» **EXERCISE**:
Although pictures appear in the records, the copy must leave them out and match everything else exactly.

» **DATA**:

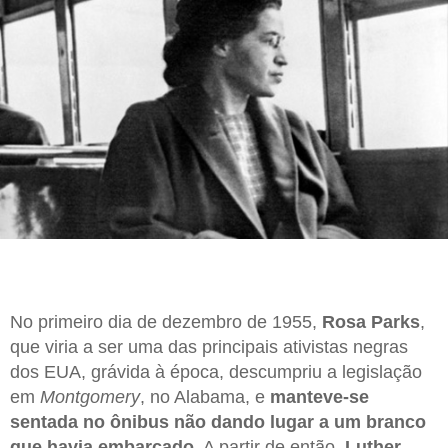
No primeiro dia de dezembro de 1955,
Rosa Parks
,
que viria a ser uma das principais ativistas negras
dos EUA, grávida à época, descumpriu a legislação
em
Montgomery
, no Alabama, e
manteve-se
sentada no ônibus não dando lugar a um branco
que havia embarcado
. A partir de então,
Luther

» **SOLUTION**:
No primeiro dia de dezembro de 1955,
Rosa Parks
,
que viria a ser uma das principais ativistas negras
dos EUA, grávida à época, descumpriu a legislação
em
Montgomery
, no Alabama, e
manteve-se
sentada no ônibus não dando lugar a um branco
que havia embarcado
. A partir de então,
Luther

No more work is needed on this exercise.